Future-proof: To design software, a computer, etc. so that it can still be used in the future, even when technology changes. – Cambridge Dictionary
In terms of our kids, future-proofing means making them flexible, resourceful and resilient enough so that when jobs -- industries -- empires! -- change or even disappear, they can land on their feet.
When kids get some practice dealing with disappointment, risk, and frustration, they get stronger. We're not talking about Dickensian childhoods. Just ones where kids are allowed to figure some things out on their own, make some mistakes, maybe even fight some battles.
Treating them as physically and emotionally fragile is the opposite of "future-proofing."
For example: Kids who climb trees "dose" themselves with a little bit more fear each time. They are acclimating to risk. Ground those kids and they're safer from falling.
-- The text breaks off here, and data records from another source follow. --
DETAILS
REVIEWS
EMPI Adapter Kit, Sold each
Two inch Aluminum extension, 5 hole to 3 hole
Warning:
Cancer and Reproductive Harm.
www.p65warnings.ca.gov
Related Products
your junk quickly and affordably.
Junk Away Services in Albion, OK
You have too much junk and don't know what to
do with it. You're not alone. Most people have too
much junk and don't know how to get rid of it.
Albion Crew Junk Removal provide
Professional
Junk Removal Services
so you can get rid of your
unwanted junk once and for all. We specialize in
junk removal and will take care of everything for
But they're less safe from a future that's going to be, at times, scarier than any tree top.
Trying to prevent all disappointment and discomfort means these inevitabilities loom larger later on, too.
So, while future-proofing is an idea that comes from the engineering world and is used more to describe infrastructure than young people, here are some of the future-proofing principles that apply to kids.
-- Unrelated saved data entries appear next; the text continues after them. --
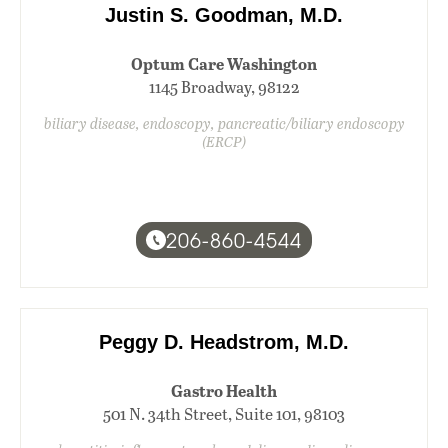
Justin S. Goodman, M.D.
Optum Care Washington
1145 Broadway, 98122
biliary disease, endoscopy, pancreatic/biliary endoscopy
(ERCP)
206-860-4544
Peggy D. Headstrom, M.D.
Gastro Health
501 N. 34th Street, Suite 101, 98103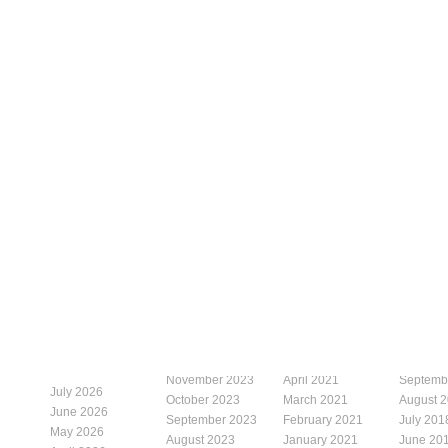
November 2023
April 2021
Septemb
July 2026
October 2023
March 2021
August 
June 2026
September 2023
February 2021
July 201
May 2026
August 2023
January 2021
June 20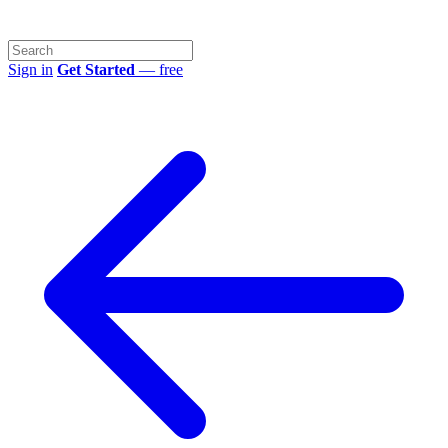
Sign in
Get Started
— free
By future-proofing, the goal is to:
Learn to adapt
In construction terms, this means using durable materials that can handle the elements. In human terms, it means kids learning to adapt to changing, even challenging, circumstances. This is something kids do all day long in play. When one kid says, "I'm sick of always playing kick ball!" the others have to adapt to this disruption. The play goes on — undisturbed.
Strengthen receptivity and reinforce flexibility
Similarly, when confronted by an insult or hurt feelings, future-proofed kids may flinch, but they don't fall apart. If we bring up kids telling them they are so fragile they could be hurt by an unkind word, they become the opposite of flexible. They are on the lookout for words that can "break" them. Future-proofed kids employ critical thinking skills. They can receive information or experience something and consider a variety of responses.
When we only focus kids on building their "college resume" skills they don't have time to grow all the other interests that might serve them well. The hours a kid spends drawing, tinkering, exploring, or even cooking might be more useful in the long run than four years of French or violin lessons. In engineering, to diversify means to "include different sources, uses, capabilities, and economic models rather than one dominant trait." That one dominant trait among kids -- being college-ready -- isn't enough.
Nothing endures but change. Anyone who can't "pivot" can be left behind. Creativity and adaptability don't flourish when kids' time is spent only completing activities prescribed by someone else. Think of the autocratic countries where the kids spend the majority of their day at school, memorizing things that can be Googled. That's already obsolete. Learning how to come up with a new idea, create consensus, even tell a joke -- these are "non-robot skills" that won't become obsolete...because the robots can't do them.
No one is going to sail through life without some setbacks. Kids are fortified when they are allowed to experience hundreds of scrapes, falls, arguments, and losses, each one building another tiny layer of resilience. Giving kids trophies as if they've won when they've lost, or intervening in all arguments as if they can't handle a spat -- these take away the opportunity to survive a minor setback, see that it's not the end, and be fortified for the next.
Consider life cycle benefits
To engineers, this phrase means to consider what already exists in the built environment, rather than just tearing everything down and starting anew. When it comes to kids, consider what already exists when they are born. Curiosity. Sociability. Resilience. These innate qualities mean our kids come pre-equipped to take some risks and deal with some disappointments.